BACKGROUND: The development of initiatives to improve access to psychological therapies has been driven by the realization that untreated anxiety and depression are both very common and costly to individuals as well as society. Effective and efficient treatments, mostly in the form of cognitive behavioural therapies (CBT), can be used in ways which enhance their acceptability and accessibility. To date, numbers of group therapies have been developed to improve cost efficiency, but in spite of growing interest in transdiagnostic approaches, group therapies have so far mostly been diagnosis specific. AIMS: This study is aimed at evaluating a brief transdiagnostic cognitive behavioural group therapy (TCBGT) designed to treat both anxiety and depression among patients in primary care.
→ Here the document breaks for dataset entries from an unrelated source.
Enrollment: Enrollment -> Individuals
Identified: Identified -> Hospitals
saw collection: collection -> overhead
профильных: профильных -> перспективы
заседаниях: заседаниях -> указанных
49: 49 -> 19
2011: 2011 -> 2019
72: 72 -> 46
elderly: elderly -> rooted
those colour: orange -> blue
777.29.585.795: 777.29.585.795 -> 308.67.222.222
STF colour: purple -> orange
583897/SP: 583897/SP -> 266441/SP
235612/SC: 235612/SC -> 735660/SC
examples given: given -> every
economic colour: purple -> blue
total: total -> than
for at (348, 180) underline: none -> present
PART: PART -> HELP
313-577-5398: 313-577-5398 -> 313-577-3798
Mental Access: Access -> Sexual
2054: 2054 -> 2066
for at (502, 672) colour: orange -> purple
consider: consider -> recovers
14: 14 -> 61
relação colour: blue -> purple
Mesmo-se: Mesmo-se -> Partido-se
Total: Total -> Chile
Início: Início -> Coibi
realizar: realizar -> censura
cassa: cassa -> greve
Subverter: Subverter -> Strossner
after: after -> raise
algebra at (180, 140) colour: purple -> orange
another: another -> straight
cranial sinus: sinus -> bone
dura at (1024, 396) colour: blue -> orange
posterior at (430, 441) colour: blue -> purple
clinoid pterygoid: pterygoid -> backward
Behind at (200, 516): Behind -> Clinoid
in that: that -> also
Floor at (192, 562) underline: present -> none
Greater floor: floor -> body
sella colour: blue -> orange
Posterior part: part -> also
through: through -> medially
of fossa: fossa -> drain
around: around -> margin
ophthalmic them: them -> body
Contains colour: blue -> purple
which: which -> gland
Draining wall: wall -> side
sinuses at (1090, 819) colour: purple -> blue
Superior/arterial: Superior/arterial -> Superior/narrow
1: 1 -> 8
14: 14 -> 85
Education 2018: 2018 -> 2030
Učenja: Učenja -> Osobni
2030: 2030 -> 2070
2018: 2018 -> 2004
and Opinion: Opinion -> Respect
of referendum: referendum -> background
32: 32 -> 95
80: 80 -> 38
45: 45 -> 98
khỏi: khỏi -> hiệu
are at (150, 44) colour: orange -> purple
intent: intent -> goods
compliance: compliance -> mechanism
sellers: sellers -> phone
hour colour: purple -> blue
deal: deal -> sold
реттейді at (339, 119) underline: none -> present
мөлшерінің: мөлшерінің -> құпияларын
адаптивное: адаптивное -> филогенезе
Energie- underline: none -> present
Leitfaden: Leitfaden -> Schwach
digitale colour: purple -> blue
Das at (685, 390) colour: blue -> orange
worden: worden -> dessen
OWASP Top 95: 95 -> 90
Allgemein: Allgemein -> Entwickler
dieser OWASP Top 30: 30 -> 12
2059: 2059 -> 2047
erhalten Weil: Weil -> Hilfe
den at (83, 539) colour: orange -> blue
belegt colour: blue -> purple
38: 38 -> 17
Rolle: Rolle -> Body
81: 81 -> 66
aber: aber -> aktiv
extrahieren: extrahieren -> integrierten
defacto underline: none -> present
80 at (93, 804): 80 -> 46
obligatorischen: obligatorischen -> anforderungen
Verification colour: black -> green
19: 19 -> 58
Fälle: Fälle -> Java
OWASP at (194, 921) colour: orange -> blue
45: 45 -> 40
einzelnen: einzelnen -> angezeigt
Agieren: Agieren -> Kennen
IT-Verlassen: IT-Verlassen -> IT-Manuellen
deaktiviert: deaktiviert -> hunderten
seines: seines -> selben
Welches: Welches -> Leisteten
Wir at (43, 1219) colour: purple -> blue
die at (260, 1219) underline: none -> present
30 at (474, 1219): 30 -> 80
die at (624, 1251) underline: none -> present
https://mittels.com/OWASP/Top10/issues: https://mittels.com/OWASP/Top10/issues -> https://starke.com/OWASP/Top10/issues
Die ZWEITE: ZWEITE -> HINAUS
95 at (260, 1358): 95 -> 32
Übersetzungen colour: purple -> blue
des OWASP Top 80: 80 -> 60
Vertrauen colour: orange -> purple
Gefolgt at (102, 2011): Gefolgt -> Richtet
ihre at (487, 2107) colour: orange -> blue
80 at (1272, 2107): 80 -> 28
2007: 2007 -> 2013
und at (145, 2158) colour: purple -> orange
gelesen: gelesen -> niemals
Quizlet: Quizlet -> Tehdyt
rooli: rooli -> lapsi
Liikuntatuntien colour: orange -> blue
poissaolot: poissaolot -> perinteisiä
METHOD: The participants were 287 adult patients in primary care with diagnoses of depression and/or anxiety disorders. They underwent a 5-week TCBGT. A mixed design ANOVA was used to evaluate differential effects of treatment according to diagnostic groups (anxiety versus depression) and number of diagnoses (co-morbidity). RESULTS: Pre-post differences were significant and the treatment was equally effective for both anxiety disorders and depression. Number of diagnoses did not affect the outcome. CONCLUSIONS: The study indicates feasibility of the brief transdiagnostic group therapy for a wide range of mood and anxiety disorders in primary care. The results indicate that low intensity, brief transdiagnostic group therapies may be a feasible way to improve access to psychological therapies for a large number of patients.